◆ **Task requirements**: Return the listing below verbatim. Pictures do not belong in the copy.

[Data — start]

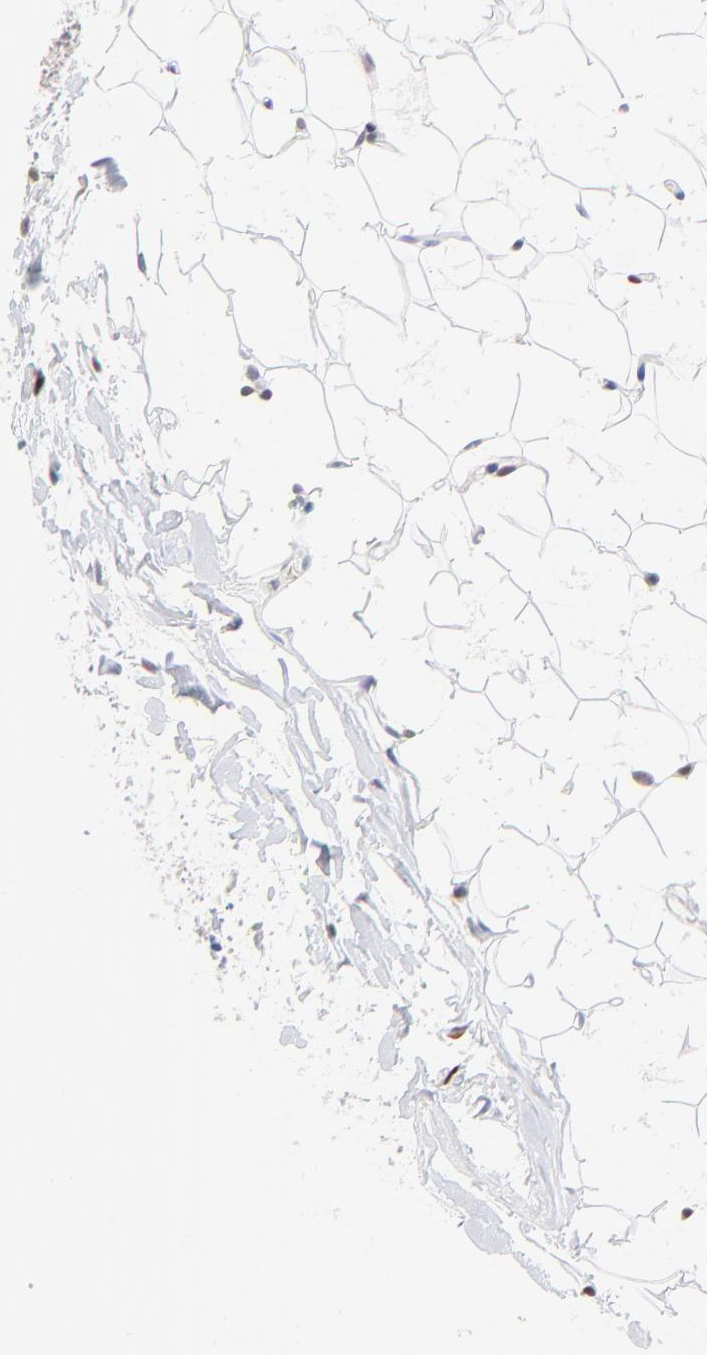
{"staining": {"intensity": "weak", "quantity": "<25%", "location": "nuclear"}, "tissue": "breast cancer", "cell_type": "Tumor cells", "image_type": "cancer", "snomed": [{"axis": "morphology", "description": "Duct carcinoma"}, {"axis": "topography", "description": "Breast"}], "caption": "The micrograph shows no significant positivity in tumor cells of breast cancer.", "gene": "KLF4", "patient": {"sex": "female", "age": 24}}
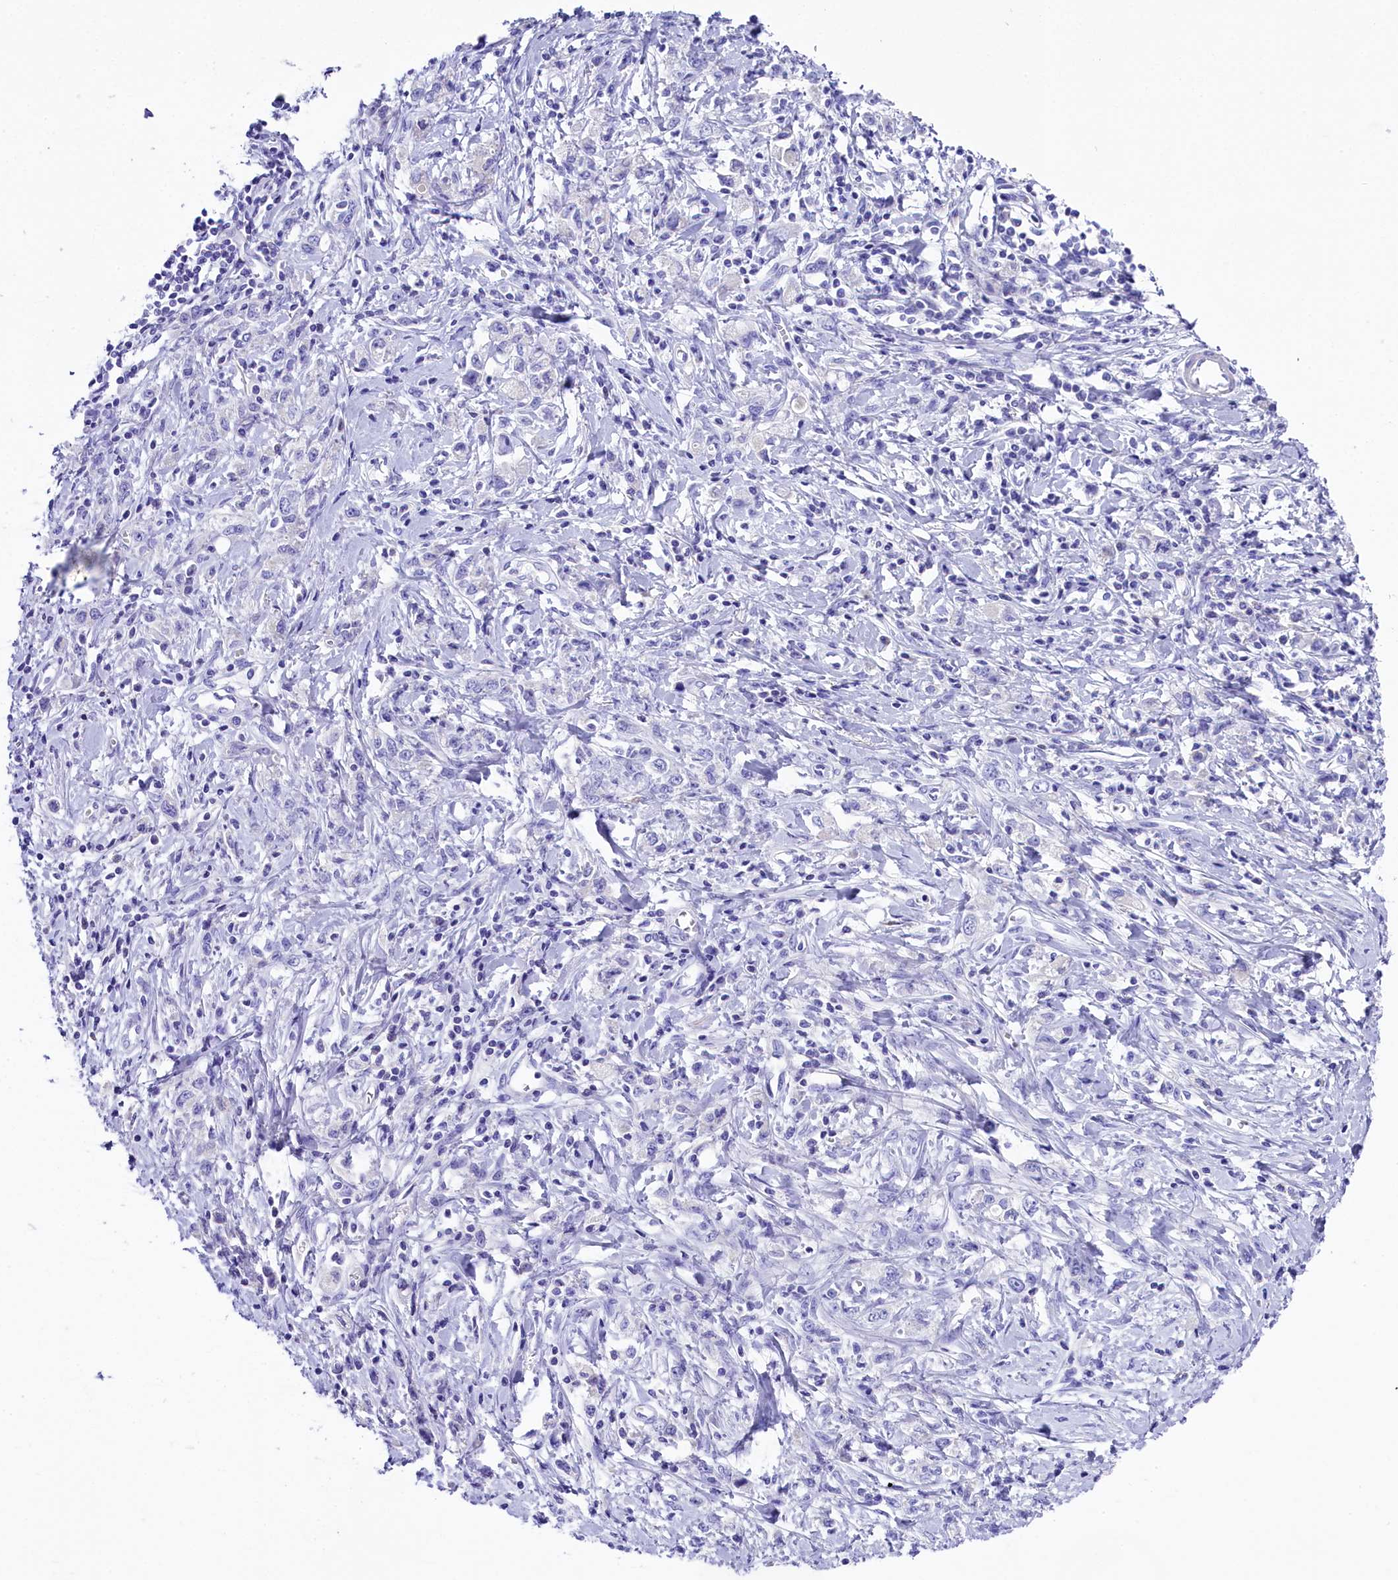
{"staining": {"intensity": "negative", "quantity": "none", "location": "none"}, "tissue": "stomach cancer", "cell_type": "Tumor cells", "image_type": "cancer", "snomed": [{"axis": "morphology", "description": "Adenocarcinoma, NOS"}, {"axis": "topography", "description": "Stomach"}], "caption": "Tumor cells show no significant protein positivity in adenocarcinoma (stomach).", "gene": "SKIDA1", "patient": {"sex": "female", "age": 76}}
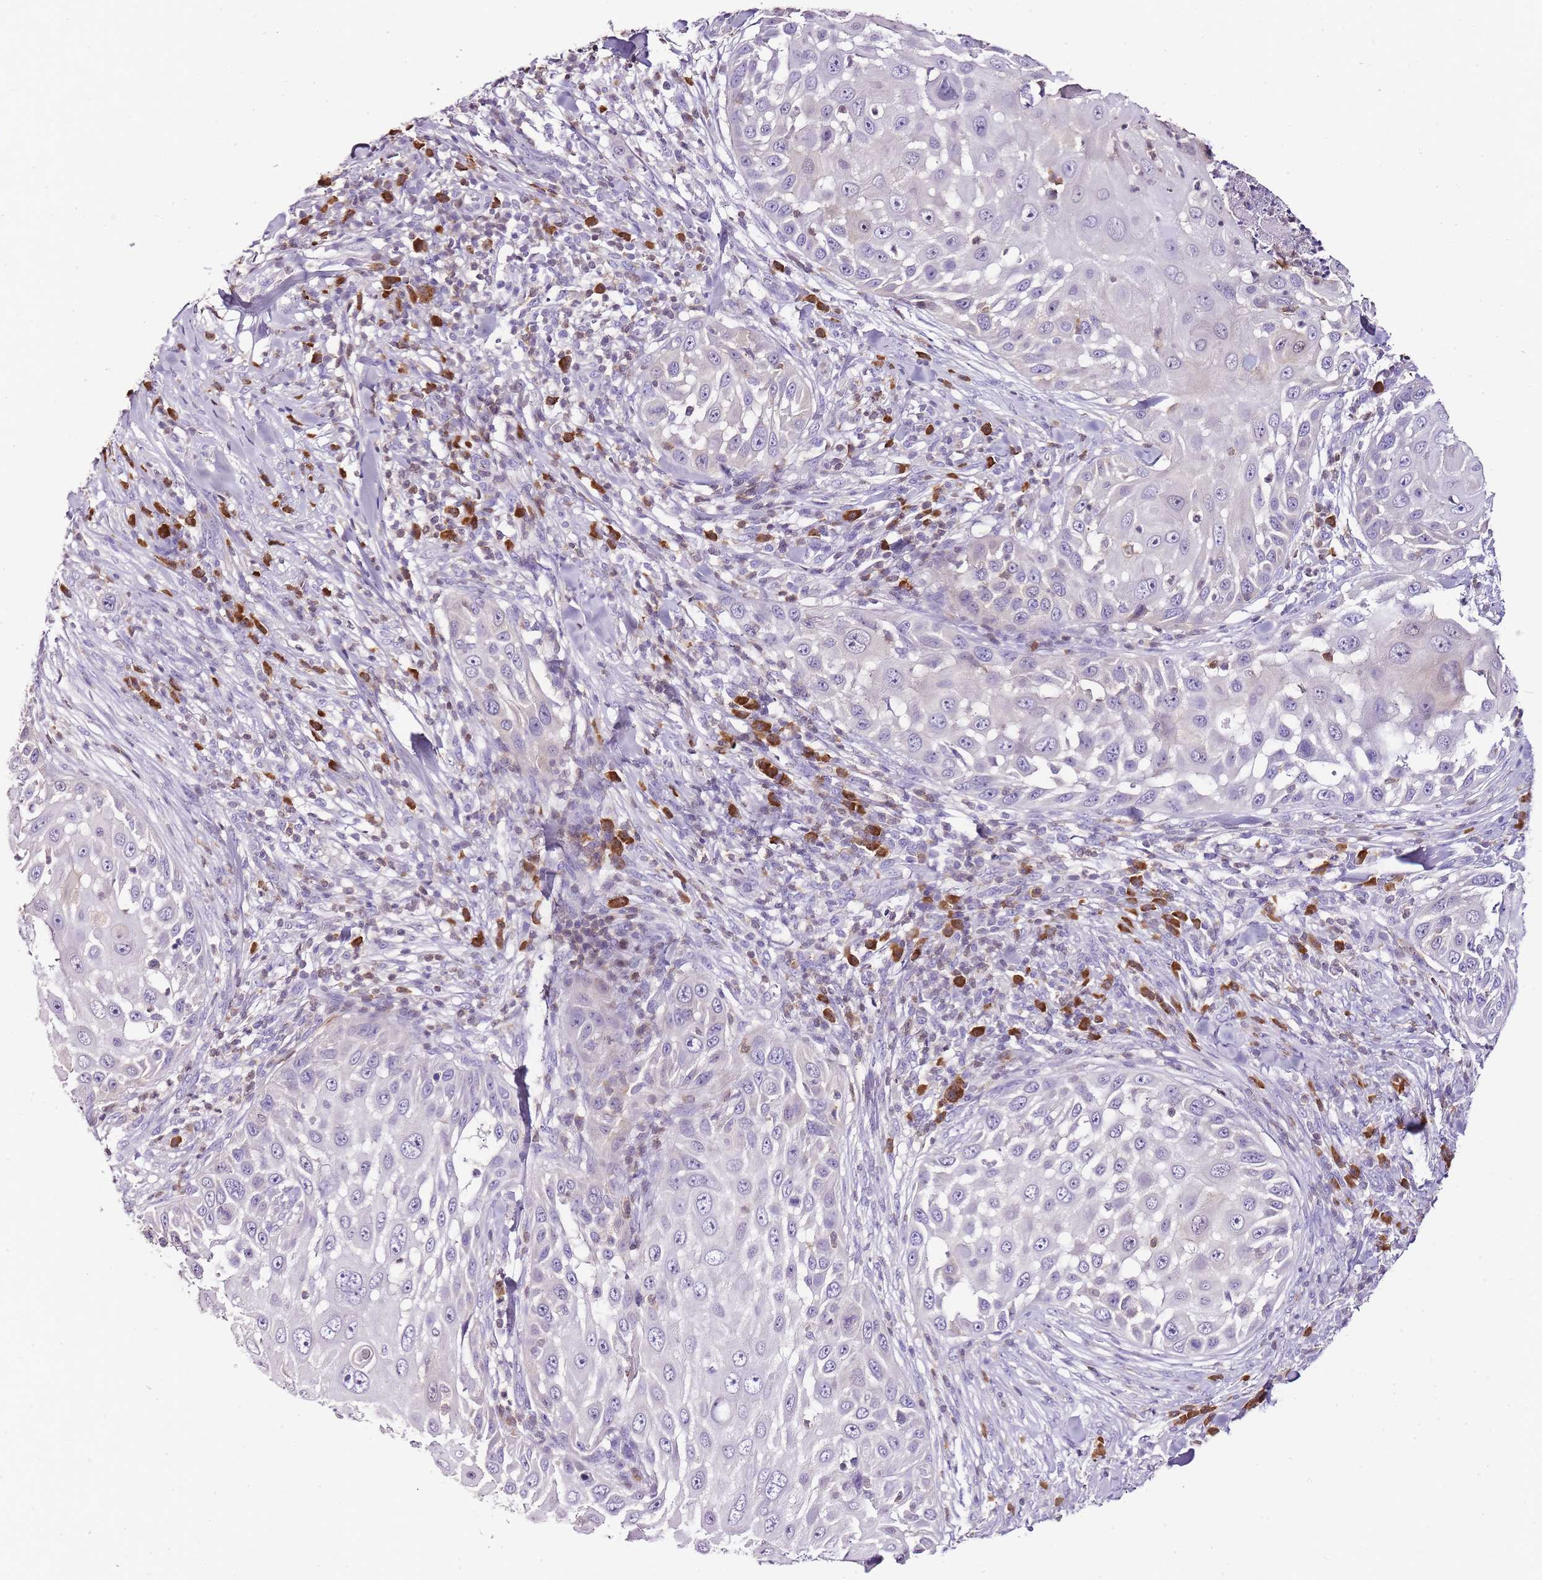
{"staining": {"intensity": "negative", "quantity": "none", "location": "none"}, "tissue": "skin cancer", "cell_type": "Tumor cells", "image_type": "cancer", "snomed": [{"axis": "morphology", "description": "Squamous cell carcinoma, NOS"}, {"axis": "topography", "description": "Skin"}], "caption": "Immunohistochemical staining of skin cancer (squamous cell carcinoma) shows no significant staining in tumor cells.", "gene": "ZBP1", "patient": {"sex": "female", "age": 44}}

[Data — finish]

◆ **Exercise response**:
{"staining": {"intensity": "weak", "quantity": "<25%", "location": "nuclear"}, "tissue": "breast cancer", "cell_type": "Tumor cells", "image_type": "cancer", "snomed": [{"axis": "morphology", "description": "Duct carcinoma"}, {"axis": "topography", "description": "Breast"}], "caption": "The micrograph shows no significant positivity in tumor cells of breast cancer.", "gene": "KLF4", "patient": {"sex": "female", "age": 24}}
{"staining": {"intensity": "negative", "quantity": "none", "location": "none"}, "tissue": "stomach cancer", "cell_type": "Tumor cells", "image_type": "cancer", "snomed": [{"axis": "morphology", "description": "Adenocarcinoma, NOS"}, {"axis": "topography", "description": "Stomach"}], "caption": "Tumor cells show no significant protein positivity in adenocarcinoma (stomach).", "gene": "SKIDA1", "patient": {"sex": "female", "age": 76}}
{"staining": {"intensity": "negative", "quantity": "none", "location": "none"}, "tissue": "skin cancer", "cell_type": "Tumor cells", "image_type": "cancer", "snomed": [{"axis": "morphology", "description": "Squamous cell carcinoma, NOS"}, {"axis": "topography", "description": "Skin"}], "caption": "Immunohistochemical staining of skin cancer (squamous cell carcinoma) shows no significant staining in tumor cells.", "gene": "ZBP1", "patient": {"sex": "female", "age": 44}}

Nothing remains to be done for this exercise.